31 Aralık 2024 04:06

İsviçre’nin bir yılı: Tedirginlik ve emperyalist masada yeniden konumlanış dönemi

İsviçre tipi NATO’culuğun ‘tarafsızlığın’ açık seçik önüne geçmesi bu dönemin alametifarikalarından biri oldu. Savaş tehdidi gerekçesiyle ülke güvenliği de AB’nin gölgesine daha fazla sığındı.

İsviçre’nin bir yılı: Tedirginlik ve emperyalist masada yeniden konumlanış dönemi

Fotoğraf: Pixabay

Haydar SANCAR*

Yılın kavramı ya da yılın en çok popüler olan kelimesi gibi son dönemlerde yaygınlaşan tespit arayışlarını kullanım olarak devralıp uyguladığımızda; 2024 yılının İsviçre’sini tarifte öne çıkacak olan kavramın ‘tedirginlik’ olarak seçilmesinin fazlaca itiraza maruz kalmayacağını görür gibiyiz.
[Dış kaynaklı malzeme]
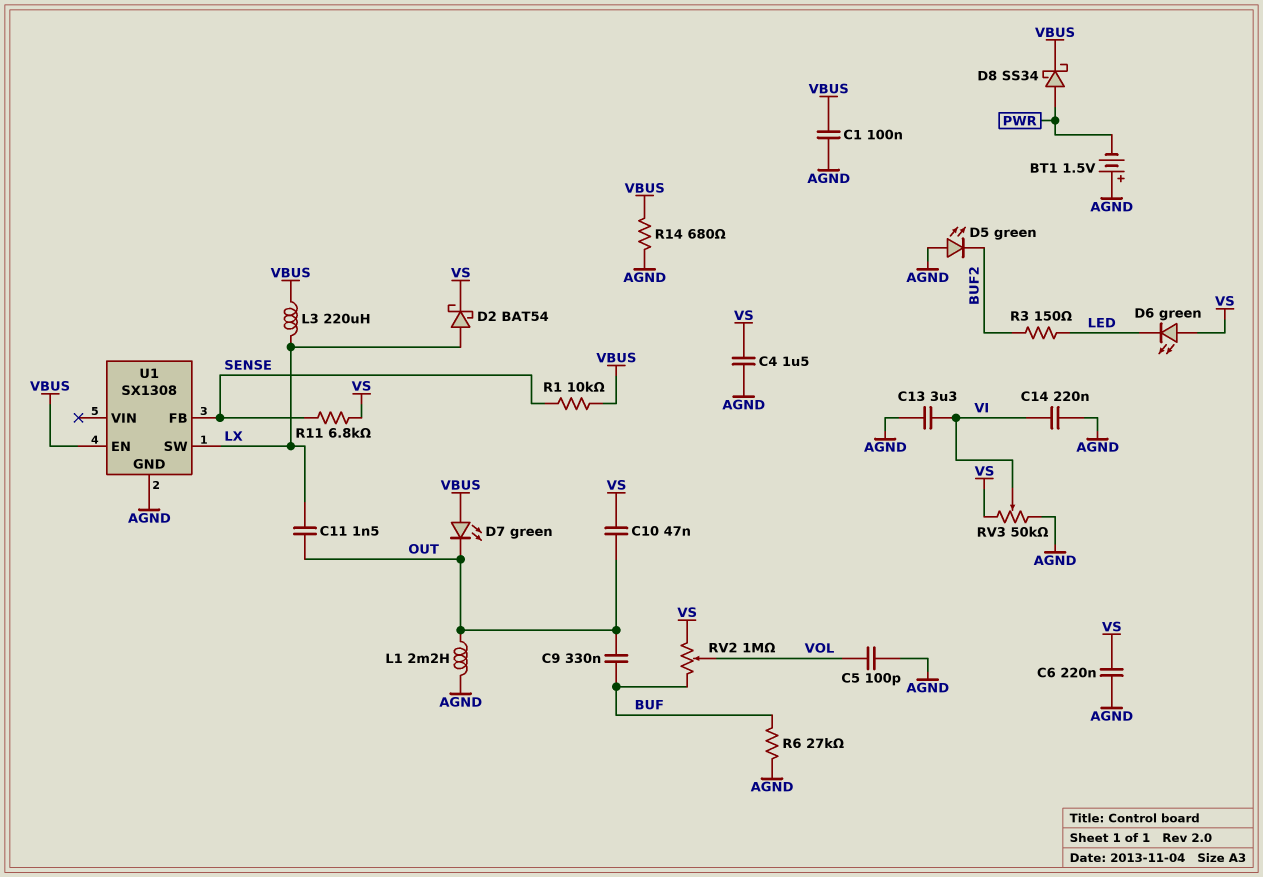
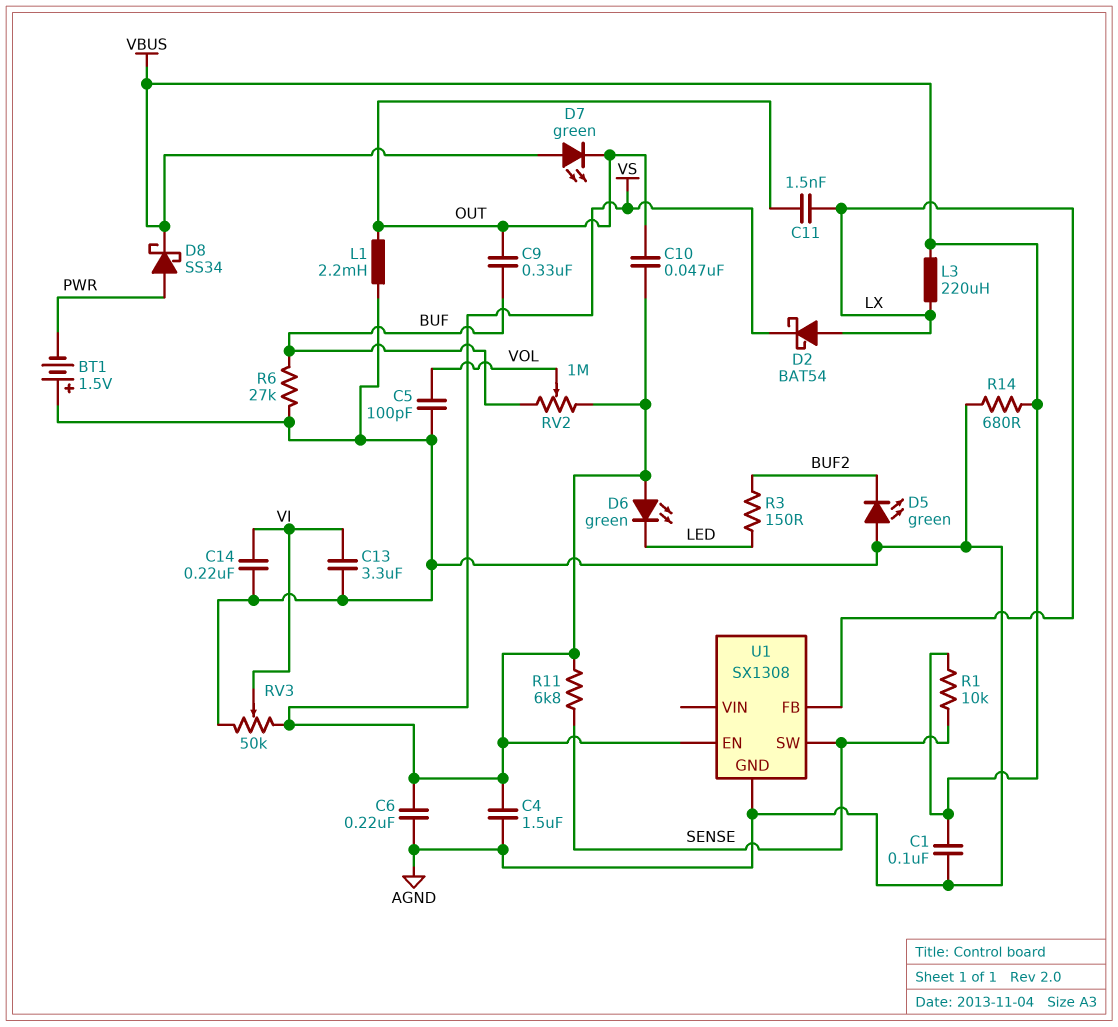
U1 pin EN: VBUS -> VS
U1 pin FB: SENSE -> LX
U1 pin SW: LX -> SENSE

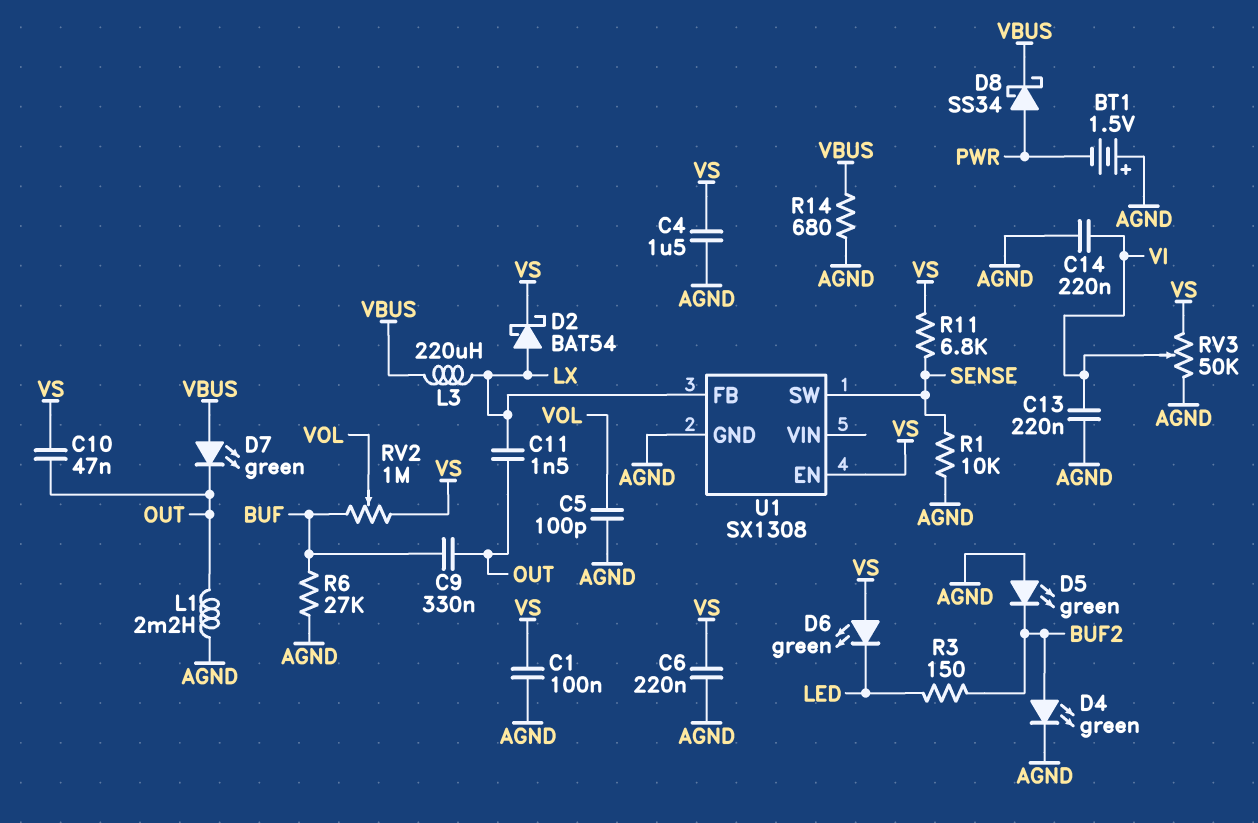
C1: 100nF (AGND, VBUS) -> 100nF (AGND, VS)
C13: 3.3uF (AGND, VI) -> 220nF (AGND, VI)
D4: none -> LED green (A BUF2, K AGND)
R1: 10k (SENSE, VBUS) -> 10k (AGND, SENSE)

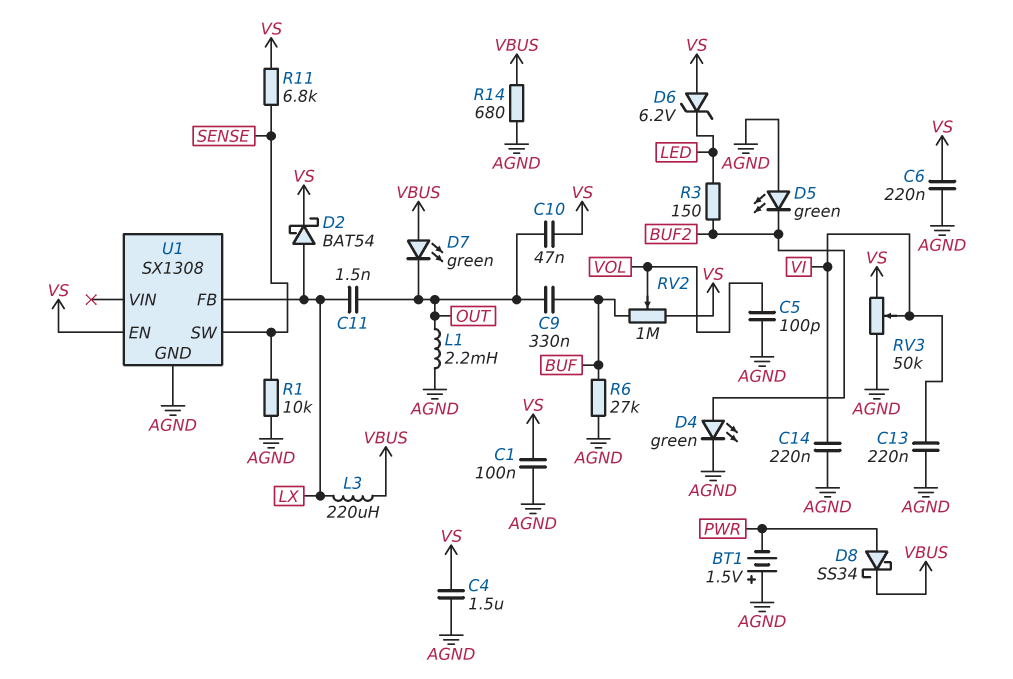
D6: LED green (A VS, K LED) -> zener 6.2V (A VS, K LED)

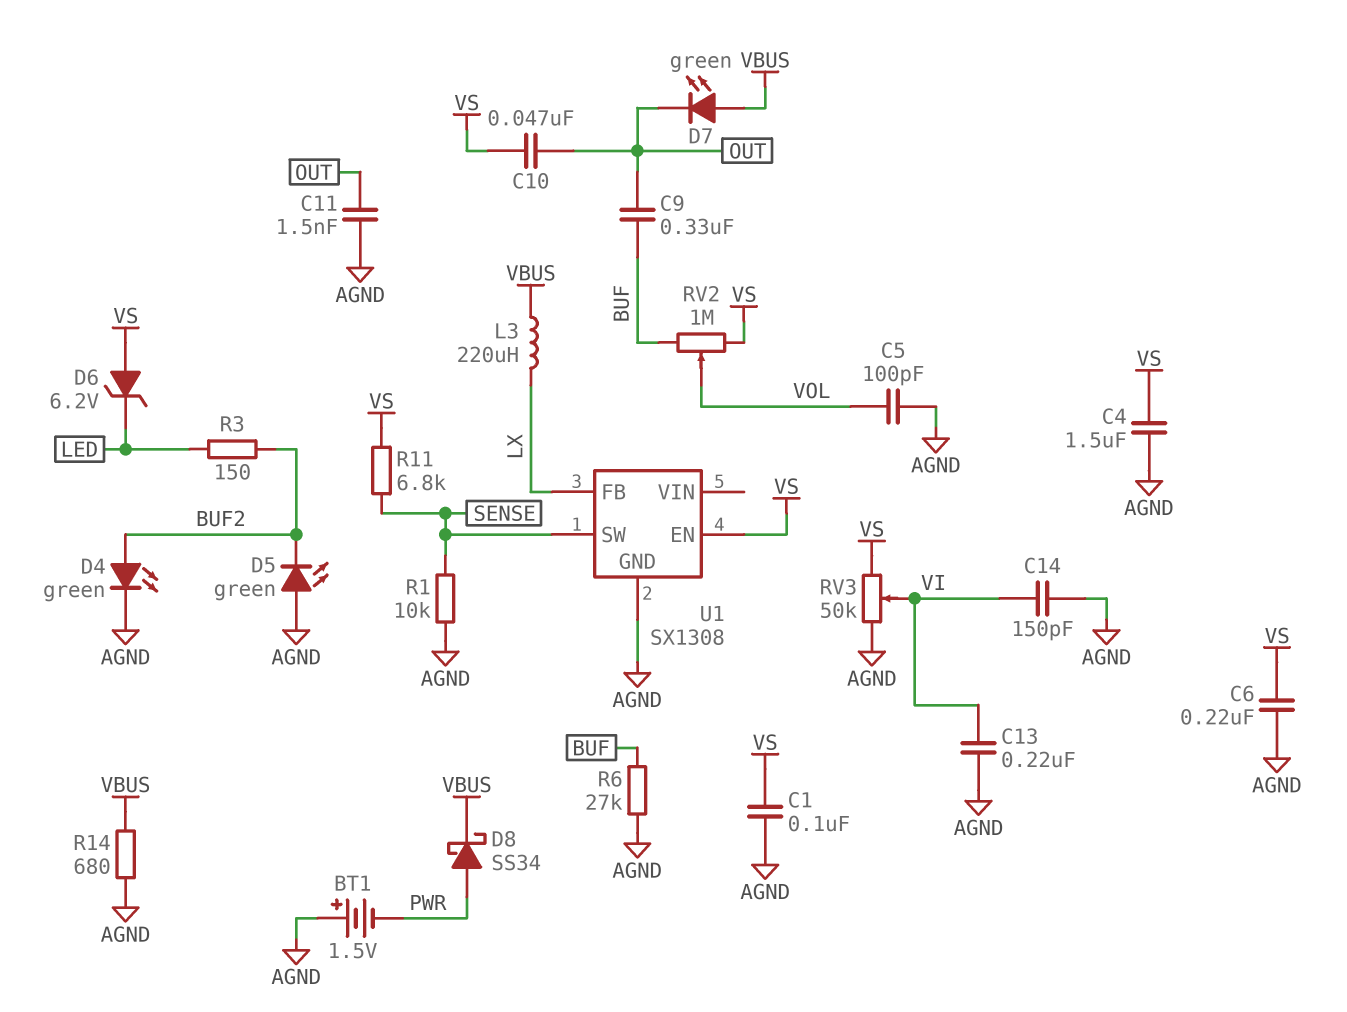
C11: 1.5nF (LX, OUT) -> 1.5nF (AGND, OUT)
C14: 220nF (AGND, VI) -> 150pF (AGND, VI)
D2: schottky BAT54 (A LX, K VS) -> none
L1: 2.2mH (AGND, OUT) -> none

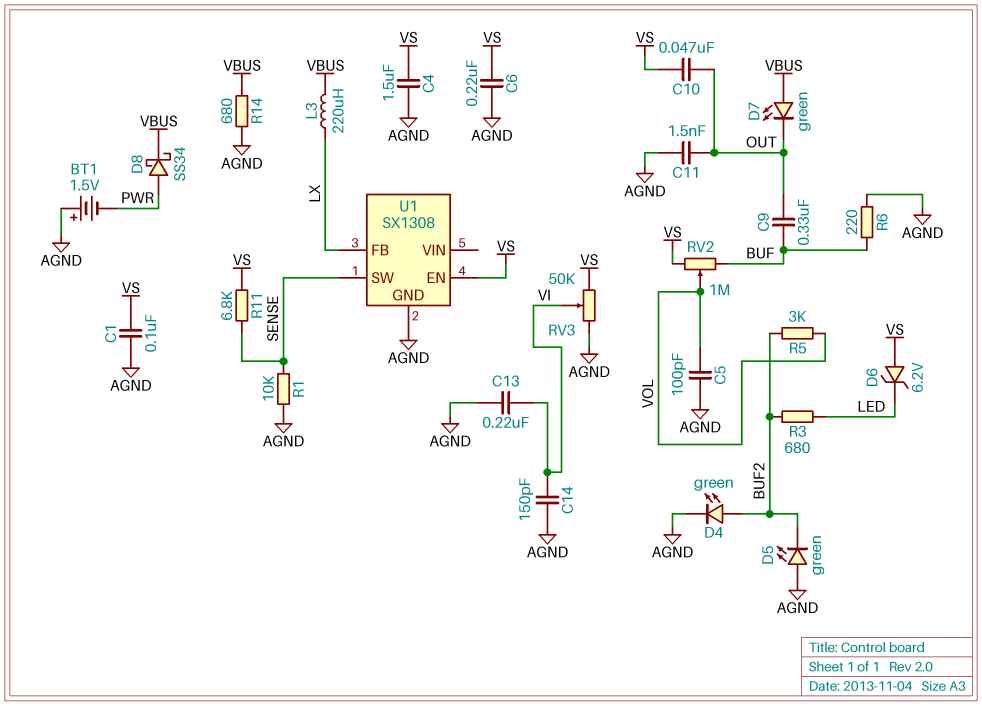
R3: 150 (BUF2, LED) -> 680 (BUF2, LED)
R5: none -> 3k (BUF2, VOL)
R6: 27k (AGND, BUF) -> 220 (AGND, BUF)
Biriken sorunlarının büyük bir itkiyle yayılarak genişlemesi, emperyalistlerin kartların yeniden dağıldığı masada koltuklarını güvence altına almaya çalıştığı bu ilişkiler yumağında İsviçre burjuvazisinin özellikle hem arayışını hem de konumlanışını simgeler olması nedeniyledir itiraz seslerinin zayıflığının göstergeleri.

İSVİÇRE TİPİ NATO’CULUK ‘TARAFSIZLIK’IN ÖNÜNE GEÇTİ

Ancak vurgulamak gerekir ki Avrupa ana karasında birlik olmuş ülkeler arasında ‘ayrıksı’ gibi duran bu ‘küçük’ ülkenin politik ve ekonomik kaderi, 2024 yılı boyunca giderek ve daha fazla bu ayrı duruşun koşullarını da silikleştiren, birbiriyle çok yönlü ilişki içerisinde olan parametrelere bağımlı hale geldi. Yıl boyunca dış politikada yaşanan gelişmeler ve bunların iç politik yansımaları bu yeniden konumlanma sürecinin nasıl olacağına dair hayli ufuk açıcıydı.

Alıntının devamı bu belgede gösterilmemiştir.